Да, она конечно не пример матери-героини, но и ему поменьше надо читать ей нотации, а побольше искать работу — три человека на Кристинины заказы выживали с трудом, квартплата и деньги за съем сжирали больше половины, а еще надо было заказывать лекарства Шмелю, искать продукты, смесь подешевле… Юра сжался на стуле в точку, как будто и оладьи на кефире, и макароны с кетчупом (все — купленное на ее деньги) встали ему поперек горла.

— А сейчас, если урок нравственности и милосердия закончен, то я спать пойду. У меня сил нет уже просто приходить сюда, не то что с вами общаться.

И она прекрасно знала, что Юра не возразит, не прикрикнет, что он сгорбится над столом и попытается ногтями, как гниду, раздавить чувство вины, которые выросло в два или три раза больше него самого. А завтра весь день проведет со Шмелем на руках, как бы желая исправиться, и Кристину встретит все с тем же печально-просящим взглядом… Нет бы ему проявить волю, грохнуть по столу, рявкнуть, что он в няньки не нанимался, уйти и снять другое жилье, нет — Юра из штанов выпрыгивал, чтобы нравиться всем и каждому, быть полезным, а поэтому даже с работой не мог от всей этой младенческой чепухи отказаться.

И Кристина пользовалась этим, и радовалась этому, и ничего не собиралась менять. Она надолго закрылась в ванной, хотя ненавидела ее больше других комнат в квартире — отслаивающаяся от стены краска, хлопья влажной штукатурки и чернота: то ли плесень, то ли ржавчина, то ли въевшаяся грязь. Даже кафель отставал от стен, грязно-желтый, советский еще… Лампочку вкручивали тусклую, чтобы не видеть коричневого дна эмалированной ванны, чтобы мелкое зеркальце в белых каплях-брызгах терялось в полумраке, а вечно журчащий туалетный бачок не занимал половину комнату.

Но Шмель мог не заснуть, и тогда приход Кристины стал бы началом нового грандиозного плача. Если бы не этот разговор с Юрой, она напросилась бы к нему в комнату — Юра послушно лег бы на пол, на комковатый худой матрас, который всегда дожидался своего часа под кроватью. Сейчас видеть его виноватого лица не хотелось.

Умываясь холодной водой — опять авария на теплотрассе, весь двор перекопан, горы горячей жирной земли и вонь то ли от канализации, то ли от гнилых труб, — Кристина думала, где бы достать денег. Краску она заказывала из Китая, баночки пахли пластиком и едкой химией, от них кружилась голова; в магазине среди бесконечных полок она виртуозно выбирала самое дешевое и по самой большой скидке, но даже тогда вопрос об обычных подгузниках не стоял, и приходилось использовать марлевые рулоны.
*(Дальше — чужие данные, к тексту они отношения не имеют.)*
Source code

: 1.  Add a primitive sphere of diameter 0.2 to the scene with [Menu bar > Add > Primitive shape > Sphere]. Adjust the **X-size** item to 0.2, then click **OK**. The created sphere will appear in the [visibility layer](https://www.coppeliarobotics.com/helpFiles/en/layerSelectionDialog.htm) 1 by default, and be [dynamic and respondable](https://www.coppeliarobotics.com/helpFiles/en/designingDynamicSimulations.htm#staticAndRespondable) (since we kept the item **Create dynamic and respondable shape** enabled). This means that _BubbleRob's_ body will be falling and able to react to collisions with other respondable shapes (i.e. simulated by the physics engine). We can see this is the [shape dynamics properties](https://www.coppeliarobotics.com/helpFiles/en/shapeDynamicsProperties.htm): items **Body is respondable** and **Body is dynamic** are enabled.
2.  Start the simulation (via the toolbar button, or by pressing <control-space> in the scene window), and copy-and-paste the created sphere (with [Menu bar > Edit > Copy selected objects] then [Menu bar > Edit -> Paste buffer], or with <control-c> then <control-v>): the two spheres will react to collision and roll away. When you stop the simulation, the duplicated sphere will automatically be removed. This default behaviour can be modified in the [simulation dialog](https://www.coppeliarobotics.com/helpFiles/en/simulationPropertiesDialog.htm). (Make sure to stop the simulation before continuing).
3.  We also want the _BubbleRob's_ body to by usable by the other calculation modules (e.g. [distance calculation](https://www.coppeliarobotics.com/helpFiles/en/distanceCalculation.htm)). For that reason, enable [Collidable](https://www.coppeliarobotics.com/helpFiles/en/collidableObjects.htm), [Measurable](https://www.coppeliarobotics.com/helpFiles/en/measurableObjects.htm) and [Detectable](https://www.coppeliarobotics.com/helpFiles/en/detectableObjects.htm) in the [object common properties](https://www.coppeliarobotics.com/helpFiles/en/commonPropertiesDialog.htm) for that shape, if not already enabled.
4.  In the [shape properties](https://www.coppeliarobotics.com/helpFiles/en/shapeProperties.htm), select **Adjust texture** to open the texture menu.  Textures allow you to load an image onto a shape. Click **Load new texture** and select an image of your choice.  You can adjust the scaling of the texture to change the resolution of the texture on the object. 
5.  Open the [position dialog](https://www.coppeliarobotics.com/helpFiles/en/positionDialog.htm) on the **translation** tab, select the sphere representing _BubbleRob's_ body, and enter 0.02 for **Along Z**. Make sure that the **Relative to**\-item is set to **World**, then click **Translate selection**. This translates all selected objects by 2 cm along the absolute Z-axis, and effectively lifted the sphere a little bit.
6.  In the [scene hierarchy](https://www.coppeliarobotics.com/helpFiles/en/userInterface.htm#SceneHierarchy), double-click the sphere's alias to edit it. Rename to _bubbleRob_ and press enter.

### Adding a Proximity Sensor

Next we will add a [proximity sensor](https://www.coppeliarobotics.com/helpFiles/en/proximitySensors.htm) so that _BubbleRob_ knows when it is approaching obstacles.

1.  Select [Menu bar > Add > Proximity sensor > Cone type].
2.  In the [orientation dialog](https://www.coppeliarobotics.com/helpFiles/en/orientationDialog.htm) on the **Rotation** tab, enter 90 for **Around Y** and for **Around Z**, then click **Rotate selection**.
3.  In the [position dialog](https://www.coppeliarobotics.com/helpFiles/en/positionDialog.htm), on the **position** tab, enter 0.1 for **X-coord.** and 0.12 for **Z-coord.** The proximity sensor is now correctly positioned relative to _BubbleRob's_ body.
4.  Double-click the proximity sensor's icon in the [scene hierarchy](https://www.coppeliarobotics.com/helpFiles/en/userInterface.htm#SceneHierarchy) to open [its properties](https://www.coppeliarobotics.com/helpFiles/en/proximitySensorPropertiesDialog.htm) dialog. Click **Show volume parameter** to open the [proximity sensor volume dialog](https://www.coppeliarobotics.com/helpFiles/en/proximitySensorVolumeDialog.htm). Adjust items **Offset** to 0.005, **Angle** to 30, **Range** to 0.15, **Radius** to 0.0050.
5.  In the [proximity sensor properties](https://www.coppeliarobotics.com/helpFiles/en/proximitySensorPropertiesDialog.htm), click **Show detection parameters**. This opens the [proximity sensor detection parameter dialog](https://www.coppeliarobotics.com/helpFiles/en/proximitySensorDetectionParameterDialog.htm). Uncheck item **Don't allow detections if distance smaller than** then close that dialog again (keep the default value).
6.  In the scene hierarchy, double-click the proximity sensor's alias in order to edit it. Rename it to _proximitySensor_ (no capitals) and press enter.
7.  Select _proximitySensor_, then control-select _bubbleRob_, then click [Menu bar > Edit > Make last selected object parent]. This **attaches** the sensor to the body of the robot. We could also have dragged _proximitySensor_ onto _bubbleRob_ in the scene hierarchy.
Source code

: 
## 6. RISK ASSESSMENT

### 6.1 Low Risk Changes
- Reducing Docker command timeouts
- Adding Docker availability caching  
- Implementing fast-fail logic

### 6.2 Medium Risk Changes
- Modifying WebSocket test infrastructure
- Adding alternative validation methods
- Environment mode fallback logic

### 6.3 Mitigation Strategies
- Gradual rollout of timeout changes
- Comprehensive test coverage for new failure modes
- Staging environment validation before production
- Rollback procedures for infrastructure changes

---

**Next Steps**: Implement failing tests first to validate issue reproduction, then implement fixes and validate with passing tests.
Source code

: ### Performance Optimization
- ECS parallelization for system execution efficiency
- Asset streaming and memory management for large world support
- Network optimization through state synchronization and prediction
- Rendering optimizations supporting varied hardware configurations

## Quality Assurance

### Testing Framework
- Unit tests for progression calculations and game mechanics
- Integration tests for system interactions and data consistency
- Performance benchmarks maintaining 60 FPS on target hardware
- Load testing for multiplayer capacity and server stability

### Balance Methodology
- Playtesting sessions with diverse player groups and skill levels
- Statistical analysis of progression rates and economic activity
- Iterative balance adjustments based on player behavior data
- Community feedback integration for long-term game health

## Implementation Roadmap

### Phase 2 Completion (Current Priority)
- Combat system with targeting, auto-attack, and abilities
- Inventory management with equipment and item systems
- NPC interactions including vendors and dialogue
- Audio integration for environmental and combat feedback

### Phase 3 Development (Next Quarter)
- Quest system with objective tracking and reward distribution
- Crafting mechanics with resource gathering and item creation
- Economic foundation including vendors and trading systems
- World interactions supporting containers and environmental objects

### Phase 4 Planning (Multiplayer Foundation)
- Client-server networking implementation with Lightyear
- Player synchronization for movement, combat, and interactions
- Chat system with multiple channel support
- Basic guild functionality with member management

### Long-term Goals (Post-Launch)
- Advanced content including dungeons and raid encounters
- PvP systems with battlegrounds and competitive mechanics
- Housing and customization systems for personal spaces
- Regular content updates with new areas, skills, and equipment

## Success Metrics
Молоко после родов, кесарева сечения, к ней так и не пришло, да она и не хотела превращаться в доильный аппарат, а поэтому покупала самое дешевое питание и, слава всем богам, Шмелю оно подходило.

Кристина много общалась, звала приятельниц из колледжа, старых подружек, лишь бы кто-то с ее сыном посидел. Хорошо, что Юра вылетел с работы — теперь ему не найти причин, почему он не может днями напролет носить по квартире крикливое создание и качать его по ночам.

Она пробралась в комнату, осторожно зажгла ночник — Шмель поерзал в дешево-розовой кроватке, вздохнул, по-взрослому и устало, отвернулся к стене. Кристина перевела дух: меньше всего ей хотелось тратить время на ерунду. Огромный белый мешок из-под муки перегородил комнату, нарушил стройную гармонию беспорядка. Горшки с высохшими геранями и сгнившими кактусами, разбросанные полотнища и холсты, кое-где исчерченные, а кое-где перекрашенные, или новые, еще не испорченные… Летом Кристина с Юрой ездили на заброшенные огороды, искали доски и гвозди в горелых головешках, а потом сколачивали полки и стеллажи — всюду лежали чужие вещи, воспоминания и мысли, то, что Кристина забывала отвезти в гараж или оттягивала, словно это было ее, собственное…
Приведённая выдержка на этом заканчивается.